Study text =>
>>
Κυριακή 5 Αυγούστου 2018

Samaria Gorge Travel

The gorge of Samaria is situated in the National park of Samaria, in the White Mountains in West Crete. This majestuous gorge is considered one of the great attractions of Crete and many tourists want to visit it. But you must realise that it is a long (5 to 7 hours) walk on rough terrain so you will need to have a certain degree of fitness and walking experience in order to enjoy it.

Opening times of the gorge of Samaria

The Samaria National Park has traditionally always opened to the public at the beginning of May. It has often been possible to enter the gorge of Samaria at some point in April from the bottom part but this depends on the weather and the amount of work needed to restore the path after the winter rains.

So the opening dates of the gorge vary: it could open a little before the 1st of May, on the 1st of May or later (if the weather is bad or repair work is late).
In 2018 the gorge of Samaria will open on the 1st of May

The gorge of Samaria closes to the public at the end of October. but may close earlier if autumn rains (not uncommon in October) damage the path or make some cliffs unstable.

The gorge will also be closed on rainy days (when there is a danger of rock falls).
In winter, high water makes the gorge of Samaria dangerous and impassable.

The park opens daily at daylight (so the exact time will vary depending on the time of the year) and closes in the evening. If you want to enter the park after around 14.00 you will not be allowed past the first quarter of the walk and will need to return to your starting point.

You have to pay an entrance fee of Euro 5.00 to enter the park (free to children under 15, half price to students).

If you need to know for sure if the gorge is open on a specific day phone +30 28210 67179

Dispelling a few myths about Samaria

It seems that most of what has been written about the gorge of Samaria was plagiarized from the same original source. This means that the same errors have been repeated almost everywhere.
Let's put a few things right:
  • The gorge of Samaria is not 18 km long (the 18 km refers to the distance between the settlement of Omalos on the northern side of the plateau and the village of Agia Roumeli) but is 16 km long, starting at an altitude of 1230m and taking you all the way down to the shores of the Libyan Sea in Agia Roumeli.
    The walk through the National Park of Samaria is 13 km but you will have to walk the extra 3 km to Agia Roumeli from the exit of the National Park making it a total of 16 km.
  •  The very narrow passage near the end of the gorge is often called the "Iron Gates". None of the former inhabitants of Samaria know why the place suddenly got this name. They were always known by the locals as "Portes" which means "doors" or "gates", but certainly no "Iron" anywhere!
  • Samaria is said to be the longest gorge in Europe. Good marketing but not quite the truth: the "gorges du Verdon" in South France are a little over 20 km in length.
  • Samaria is not always crowded. There may be up to 2000 or more people a day walking through the gorge of Samaria but on many days there are only a few hundreds. Keeping in mind that these people do not start at the same time and most of them walk in only in one direction (down) the number of people you will encounter is much lower and it is quite possible to have the gorge more or less to yourself if you choose your time well (see below 'When is the best time to walk through the gorge?' ).
<<
Problem requirements => Reproduce, word for word, the part of the Samaria Gorge text between "The Samaria National" and "dangerous and impassable.", inclusive.

Information supplied =>
>>
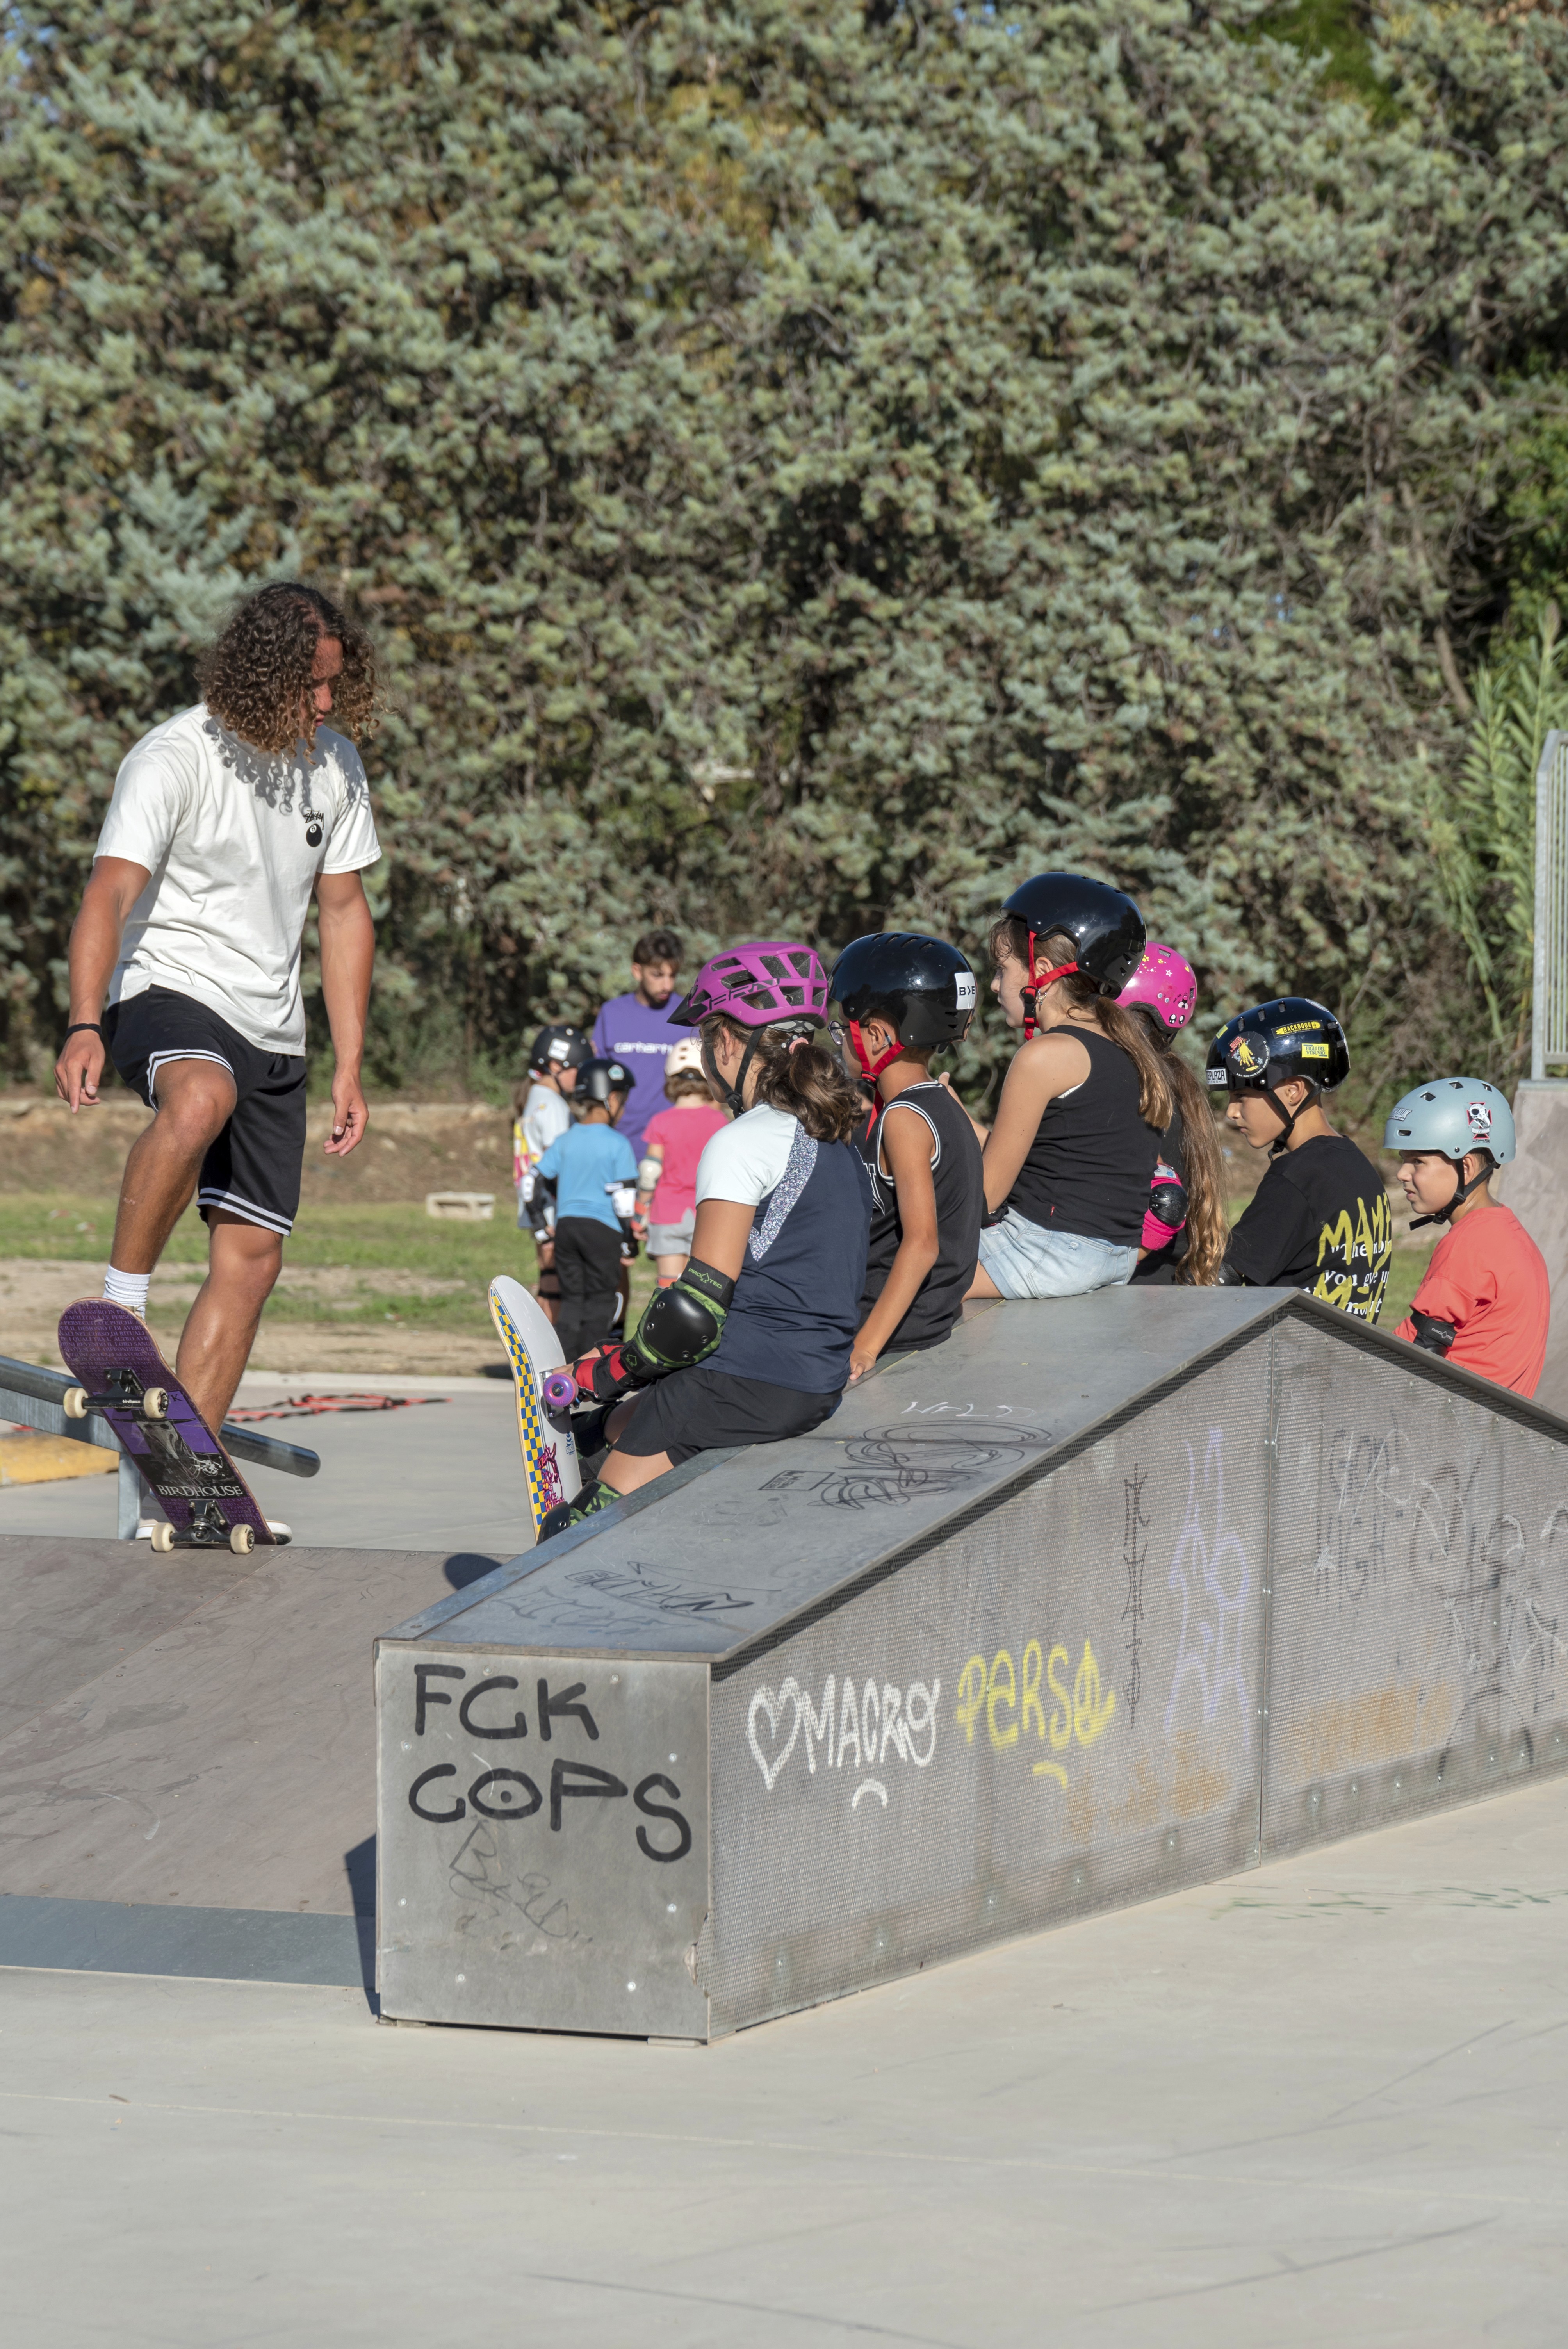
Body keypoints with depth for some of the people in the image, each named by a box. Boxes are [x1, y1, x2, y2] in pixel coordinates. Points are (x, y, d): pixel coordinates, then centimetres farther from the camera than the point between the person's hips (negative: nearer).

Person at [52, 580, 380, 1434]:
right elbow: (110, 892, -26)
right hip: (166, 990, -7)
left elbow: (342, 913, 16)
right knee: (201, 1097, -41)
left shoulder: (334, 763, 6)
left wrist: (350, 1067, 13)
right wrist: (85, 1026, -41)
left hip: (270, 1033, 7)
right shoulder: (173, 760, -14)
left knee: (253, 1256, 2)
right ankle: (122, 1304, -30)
<<
>>
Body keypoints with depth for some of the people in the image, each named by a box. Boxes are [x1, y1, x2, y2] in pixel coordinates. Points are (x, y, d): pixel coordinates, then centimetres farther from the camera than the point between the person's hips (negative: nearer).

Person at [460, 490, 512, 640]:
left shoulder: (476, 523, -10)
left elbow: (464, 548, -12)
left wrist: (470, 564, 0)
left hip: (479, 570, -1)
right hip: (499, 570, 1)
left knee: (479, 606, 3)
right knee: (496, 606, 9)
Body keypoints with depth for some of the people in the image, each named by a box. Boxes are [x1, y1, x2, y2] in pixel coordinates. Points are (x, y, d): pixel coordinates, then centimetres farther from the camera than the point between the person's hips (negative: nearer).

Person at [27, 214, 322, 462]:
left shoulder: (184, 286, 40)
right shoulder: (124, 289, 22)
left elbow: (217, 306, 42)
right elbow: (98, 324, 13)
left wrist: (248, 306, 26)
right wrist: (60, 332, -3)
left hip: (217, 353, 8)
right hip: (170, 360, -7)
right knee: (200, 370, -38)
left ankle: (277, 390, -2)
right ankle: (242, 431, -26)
<<
Written response =>
The Samaria National Park has traditionally always opened to the public at the beginning of May. It has often been possible to enter the gorge of Samaria at some point in April from the bottom part but this depends on the weather and the amount of work needed to restore the path after the winter rains.

So the opening dates of the gorge vary: it could open a little before the 1st of May, on the 1st of May or later (if the weather is bad or repair work is late).
In 2018 the gorge of Samaria will open on the 1st of May

The gorge of Samaria closes to the public at the end of October. but may close earlier if autumn rains (not uncommon in October) damage the path or make some cliffs unstable.

The gorge will also be closed on rainy days (when there is a danger of rock falls).
In winter, high water makes the gorge of Samaria dangerous and impassable.